When there was a unanimous ruling in our favour at the first instance court (court of appeals) we thought it would be important to create a celebratory image so that people could connect positively with our case. Our graphic designer Constanza Figueroa came up with an image that very nicely communicates the positive discourse that we are trying to instill in our advocacy for privacy. In some ways, when the argument “if you've got nothing to hide, you've got nothing to fear” is used, privacy is seen as something shady and surveillance is seen as a positive thing. We want to challenge this perception and reverse it. The seemingly simple image of the kittens playing with the surveillance balloons helps promote this idea and has been incredibly important in allowing people to connect with the issue.
Were there some unexpected developments during the legal process?
I think the most unexpected came for the Lo Barnechea residents and the fact that some media outlets focused a lot on how much money the municipality had spent in acquiring these technologies. We didn't choose to focus on this aspect but it was very important. People in Chile and in other countries are increasingly fed up with this type of spending, particularly when the arguments presented for their use and their effectiveness has not been proven. I have no doubts that this helped lower popular support for the balloons.
Was there a high point during the campaign? And a low point?
The low point is always when you are accused of defending criminals or some such thing or your position is ridiculed in some way. Many of these accusations came from the municipal authorities themselves. But in any case we expected it and we knew we could not lose our patience.
The high point was when we saw how little by little the press began to quote other voices that also put into doubt the effectiveness of using surveillance balloons to combat crime. We saw that we weren't alone anymore.
What part(s) of the strategy do you think most helped ensure this was an effective campaign?
Right now the campaign continues, until we have a final verdict from the Supreme Court (we hope this will happen sometime in April). But for the moment we can identify three things that have helped:
• Working in conjuction with other organisations, having a common voice
• Being patient and waiting to see what the other side had to say
• A celebratory image that positively reinforced the struggle being weighed by our organisations
Citizens' security and privacy can coexist, they do not necessarily contradict each other.
How is your work in this area continuing?
We have to wait and see what the Supreme Court will say, but the ruling by the court of appeals was also very important in the fight for the protection of Chileans' right to privacy. As the ruling indicated, citizens' security and privacy can coexist, they do not necessarily contradict each other - it is therefore essential that we demand that the authorities adopt higher standards in their practices and opt for policies that respect our fundamental rights which are protected by the Constitution. The court of appeals decision could therefore serve as a point of reference for citizens trying to protect their rights when a new type of surveillance technology arrives on their streets.

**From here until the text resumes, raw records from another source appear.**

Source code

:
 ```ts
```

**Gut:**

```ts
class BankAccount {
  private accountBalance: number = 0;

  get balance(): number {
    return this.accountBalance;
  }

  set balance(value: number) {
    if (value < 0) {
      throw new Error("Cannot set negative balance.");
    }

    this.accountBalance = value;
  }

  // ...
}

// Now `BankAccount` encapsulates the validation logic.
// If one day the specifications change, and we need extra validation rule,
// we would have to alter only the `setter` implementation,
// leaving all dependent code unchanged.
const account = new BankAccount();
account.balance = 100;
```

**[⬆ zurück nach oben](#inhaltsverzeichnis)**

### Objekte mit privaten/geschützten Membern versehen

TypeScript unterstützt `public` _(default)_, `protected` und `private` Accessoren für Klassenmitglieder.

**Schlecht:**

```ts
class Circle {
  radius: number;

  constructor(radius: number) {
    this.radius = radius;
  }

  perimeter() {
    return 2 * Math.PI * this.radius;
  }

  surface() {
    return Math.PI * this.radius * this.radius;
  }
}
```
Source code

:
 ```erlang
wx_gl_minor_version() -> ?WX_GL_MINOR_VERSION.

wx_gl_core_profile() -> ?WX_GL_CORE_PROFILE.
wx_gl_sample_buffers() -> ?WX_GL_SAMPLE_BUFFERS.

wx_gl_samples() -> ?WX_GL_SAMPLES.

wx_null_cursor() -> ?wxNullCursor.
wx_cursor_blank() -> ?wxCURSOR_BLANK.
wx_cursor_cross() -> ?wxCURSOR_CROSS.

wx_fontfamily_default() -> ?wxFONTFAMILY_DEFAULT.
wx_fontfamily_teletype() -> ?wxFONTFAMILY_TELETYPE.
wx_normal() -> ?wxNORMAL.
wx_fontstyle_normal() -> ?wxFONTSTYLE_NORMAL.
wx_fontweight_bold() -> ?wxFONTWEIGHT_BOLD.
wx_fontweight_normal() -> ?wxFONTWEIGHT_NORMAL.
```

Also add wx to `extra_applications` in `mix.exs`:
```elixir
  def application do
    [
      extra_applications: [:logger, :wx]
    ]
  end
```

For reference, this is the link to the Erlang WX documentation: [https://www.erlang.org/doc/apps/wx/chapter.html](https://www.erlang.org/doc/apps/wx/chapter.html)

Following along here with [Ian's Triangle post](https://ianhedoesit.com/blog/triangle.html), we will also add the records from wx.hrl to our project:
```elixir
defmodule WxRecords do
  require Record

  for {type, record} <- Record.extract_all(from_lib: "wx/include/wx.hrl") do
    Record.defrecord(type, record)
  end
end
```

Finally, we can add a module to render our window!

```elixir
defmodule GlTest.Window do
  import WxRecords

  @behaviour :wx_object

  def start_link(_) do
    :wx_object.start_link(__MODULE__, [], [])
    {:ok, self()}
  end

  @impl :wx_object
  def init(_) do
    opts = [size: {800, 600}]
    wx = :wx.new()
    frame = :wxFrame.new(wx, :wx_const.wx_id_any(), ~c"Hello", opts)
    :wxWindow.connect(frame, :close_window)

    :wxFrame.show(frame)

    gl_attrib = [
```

The ruling could also inspire other organisations in the region to consider how they might strategically use litigation and continue to fight in the courts for our human rights.
What advice would you give to other groups who are trying to have an impact on these types of legal decisions in their countries?
• Work collaboratively and in conjunction with others
• Develop a strategy to determine what is the best possible scenario
• Have patience: you will be attacked for what you are trying to do
• Be creative: this is one of the tools that can put you on an equal footing with even the most powerful rivals.